Roots, Nets, and Trees: Future Comparative Philology

Marcel Lepper (Deutsches Literaturarchiv Marbach); Chair: Markus Messling (Universität Potsdam)

Freie Universität Berlin, Raum J24/122d, Habelschwerdter Allee 45, 14195 Berlin

Abstract
The Amerian scholar Charles Mills Gayley argued that Hutcheson M. Posnett’s designation of Comparative Literature “had apparently been coined in emulation of such nomenclatures as the Vergleichende Grammatik of Bopp, or Comparative Anatomy, Comparative Physiology, Comparative Politics” (Charles Mills Gayley: What is Comparative Literature? In: Atlantic Monthly 92 (1903), pp. 56-68, p. 57). Contemporary studies in Comparative Literature seem to re-enact the exchange of tree diagrams in evolutionary biology and linguistics (Moretti 2005; 2007, p. 68). Do abstract models and digital tools provide a basis for a more rational literary history? Can roots, nets, and trees represent the radical ideas of philological universalism? Or do they refer to political ideologies and pseudo-biological jargon? Is a future philology able to reintegrate the global study of languages and literatures? 

Seminar text:

Further texts:

Marcel Lepper is Head of the Research Department at Deutsches Literaturarchiv Marbach. He received his MA in German Studies, History, and Philosophy from the Université Paris-Sorbonne and the University of Münster, and completed his PhD at the Freie Universität Berlin in 2006. He has taught at the University of Wisconsin, Madison, and at the University of Constance. Currently, he teaches at the University of Stuttgart.
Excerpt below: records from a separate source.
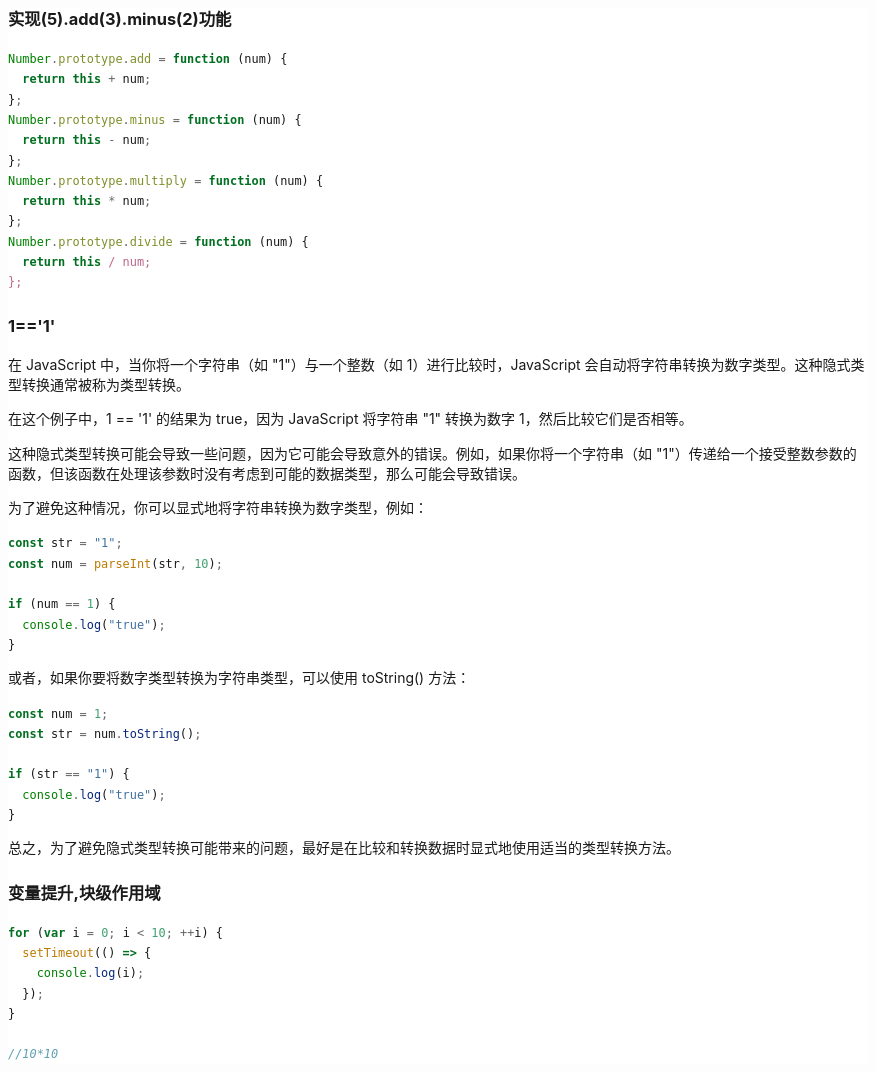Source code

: ### 实现(5).add(3).minus(2)功能

```js
Number.prototype.add = function (num) {
  return this + num;
};
Number.prototype.minus = function (num) {
  return this - num;
};
Number.prototype.multiply = function (num) {
  return this * num;
};
Number.prototype.divide = function (num) {
  return this / num;
};
```

### 1=='1'

在 JavaScript 中，当你将一个字符串（如 "1"）与一个整数（如 1）进行比较时，JavaScript 会自动将字符串转换为数字类型。这种隐式类型转换通常被称为类型转换。

在这个例子中，1 == '1' 的结果为 true，因为 JavaScript 将字符串 "1" 转换为数字 1，然后比较它们是否相等。

这种隐式类型转换可能会导致一些问题，因为它可能会导致意外的错误。例如，如果你将一个字符串（如 "1"）传递给一个接受整数参数的函数，但该函数在处理该参数时没有考虑到可能的数据类型，那么可能会导致错误。

为了避免这种情况，你可以显式地将字符串转换为数字类型，例如：

```js
const str = "1";
const num = parseInt(str, 10);

if (num == 1) {
  console.log("true");
}
```

或者，如果你要将数字类型转换为字符串类型，可以使用 toString() 方法：

```js
const num = 1;
const str = num.toString();

if (str == "1") {
  console.log("true");
}
```

总之，为了避免隐式类型转换可能带来的问题，最好是在比较和转换数据时显式地使用适当的类型转换方法。

### 变量提升,块级作用域

```js
for (var i = 0; i < 10; ++i) {
  setTimeout(() => {
    console.log(i);
  });
}

//10*10
```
His research focuses on poetical and philological theories since the 18th century as well as on the history of literature and literary theory of the 20th and 21st centuries. In the context of the Zukunftsphilologie program, he is particularly interested in comparing philological methods and traditions and in the history of comparative studies.
Publications: Philologie. Zur Einführung. Hamburg: Junius 2012; (ed., with Hans-Harald Müller, Andreas Gardt), Strukturalismus in Deutschland. Literatur- und Sprachwissenschaft 1910-1975. Göttingen: Wallstein, 2010; (ed., with. mit Dirk Werle): Entdeckung der frühen Neuzeit. Konstruktion einer Epoche der Literatur- und Sprachgeschichte seit 1750. Stuttgart/Leipzig 2011.